┌────────

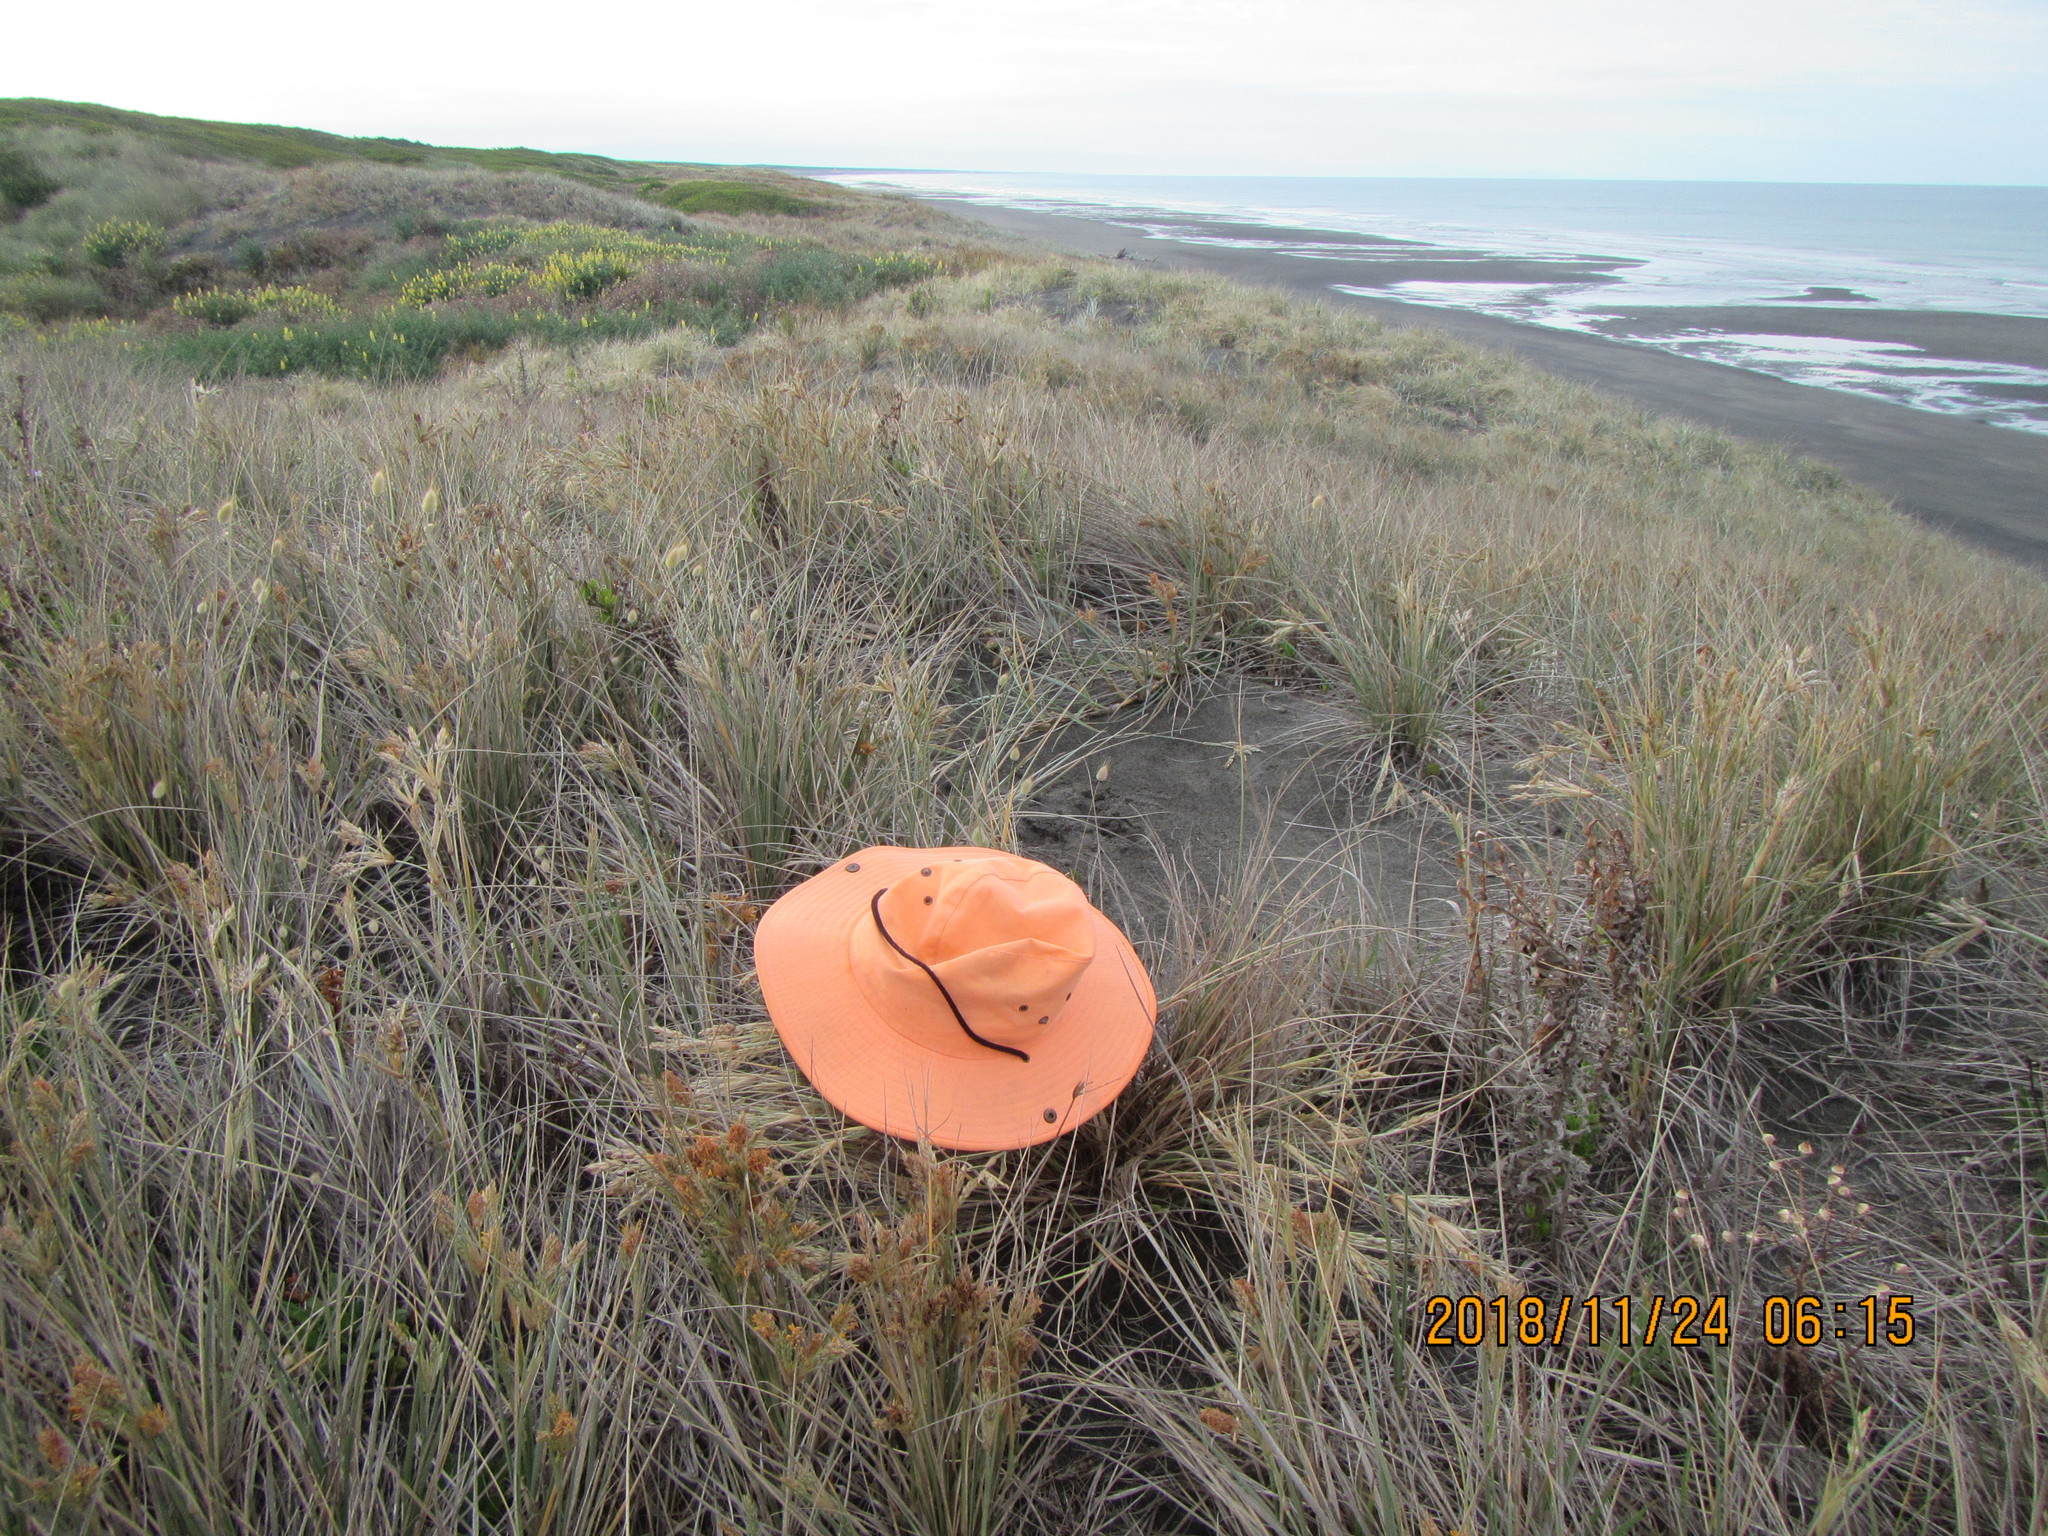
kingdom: Animalia
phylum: Arthropoda
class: Arachnida
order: Araneae
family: Thomisidae
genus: Sidymella
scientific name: Sidymella trapezia
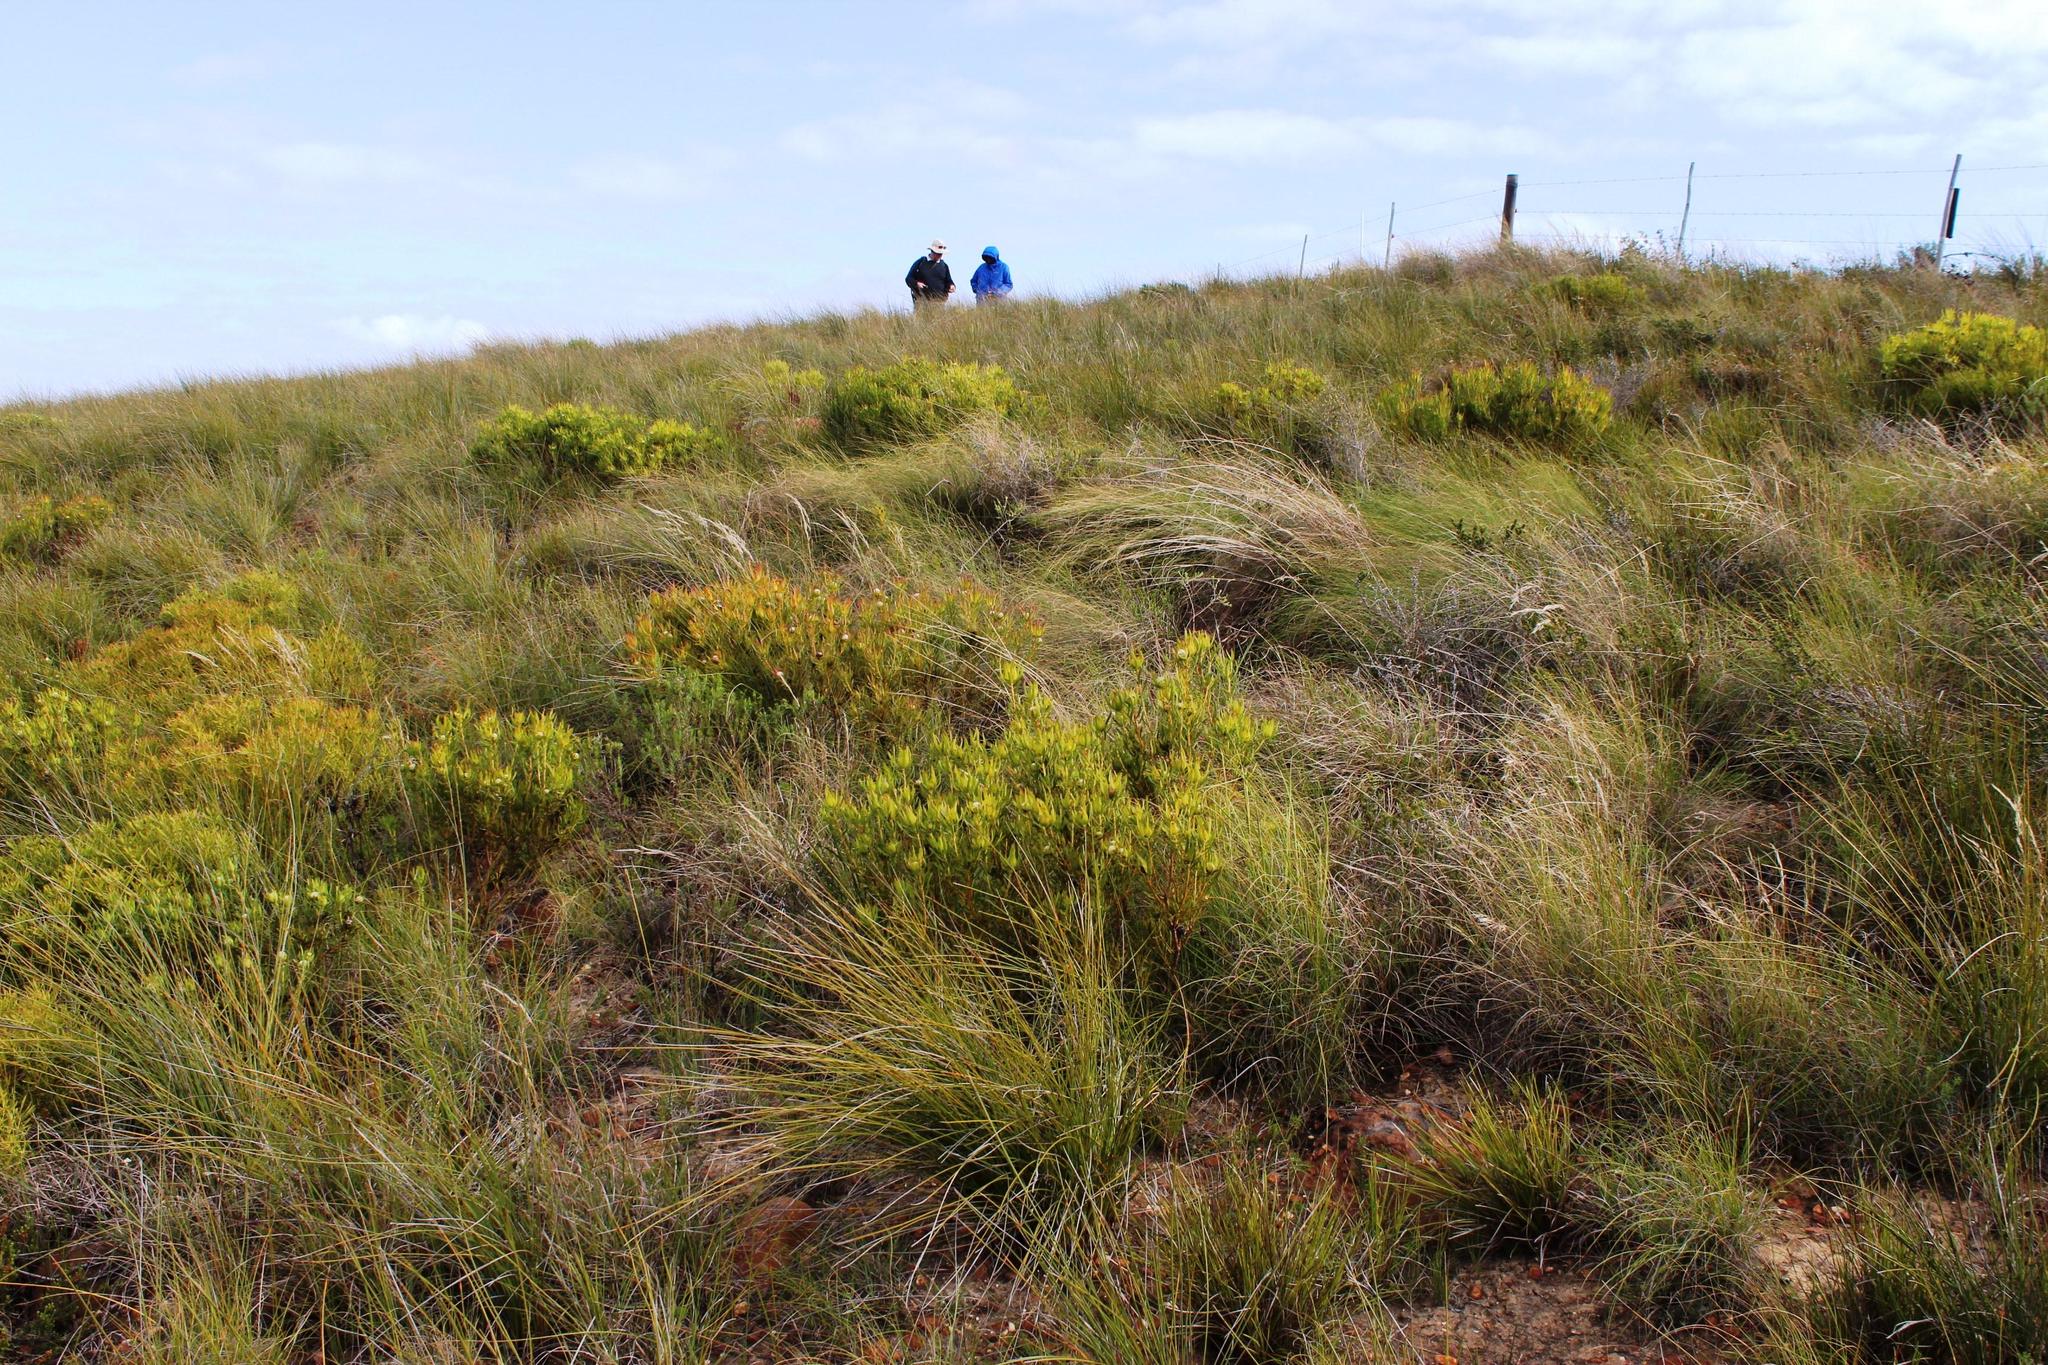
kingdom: Plantae
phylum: Tracheophyta
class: Magnoliopsida
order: Proteales
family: Proteaceae
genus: Leucadendron
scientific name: Leucadendron salignum
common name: Common sunshine conebush
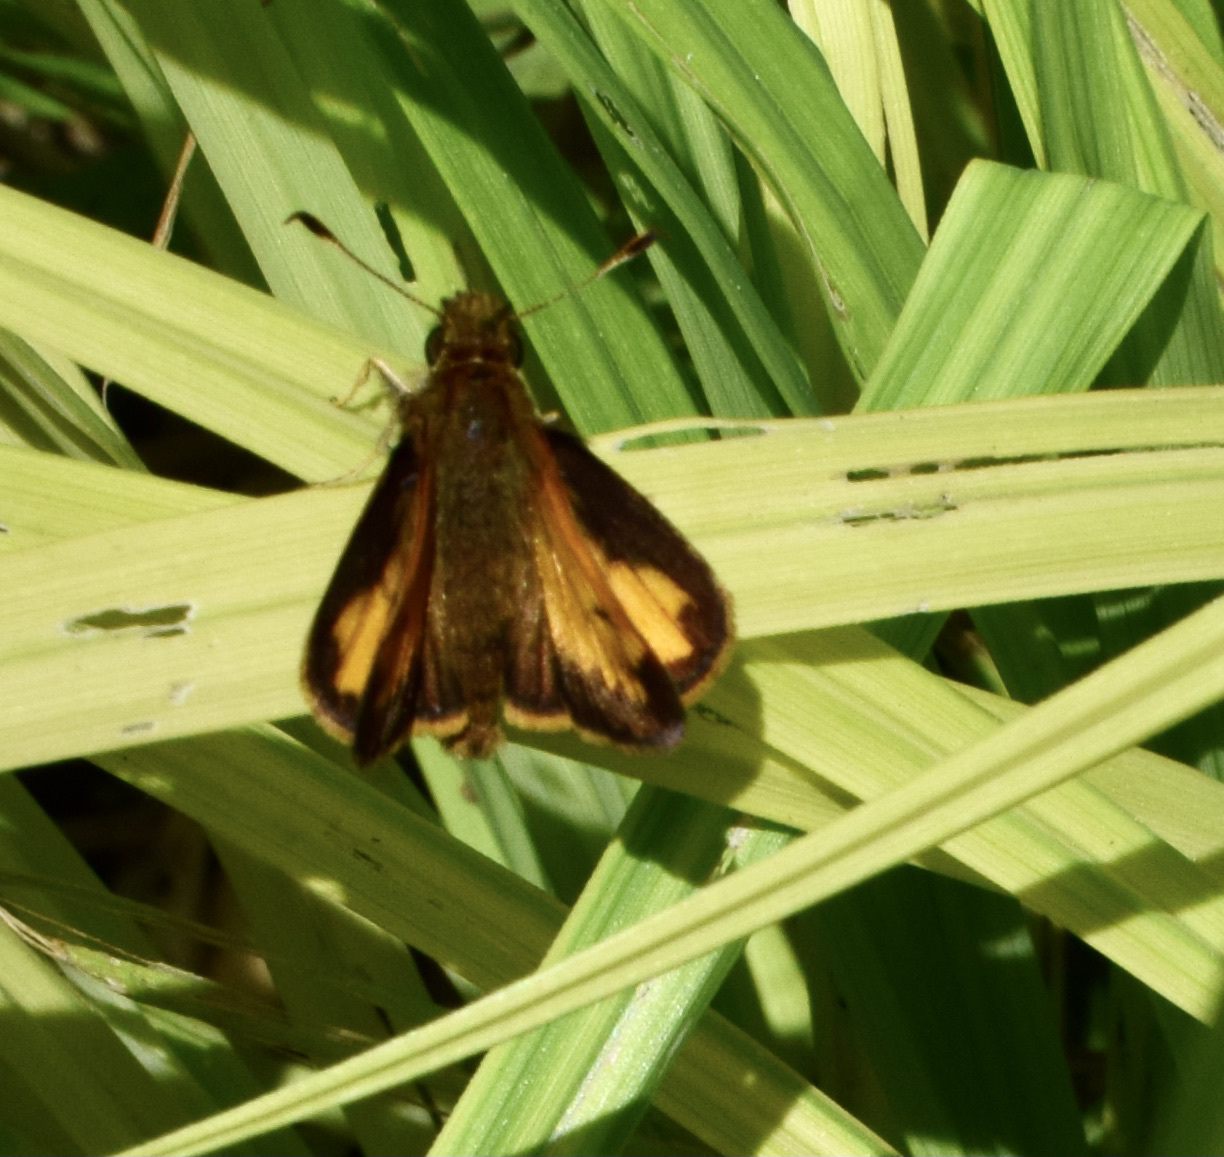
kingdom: Animalia
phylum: Arthropoda
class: Insecta
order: Lepidoptera
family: Hesperiidae
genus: Lon
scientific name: Lon hobomok
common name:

└────────

- _YOUR OBJECTIVE_:
Rewrite the material starting at the line that contains "kingdom: Plantae" and ending at the last line, with "scientific name" renamed to "species" and everything else unchanged. Leave the pictures out of the answer.

- _CORRECT RESULT_:
kingdom: Plantae
phylum: Tracheophyta
class: Magnoliopsida
order: Proteales
family: Proteaceae
genus: Leucadendron
species: Leucadendron salignum
common name: Common sunshine conebush
kingdom: Animalia
phylum: Arthropoda
class: Insecta
order: Lepidoptera
family: Hesperiidae
genus: Lon
species: Lon hobomok
common name:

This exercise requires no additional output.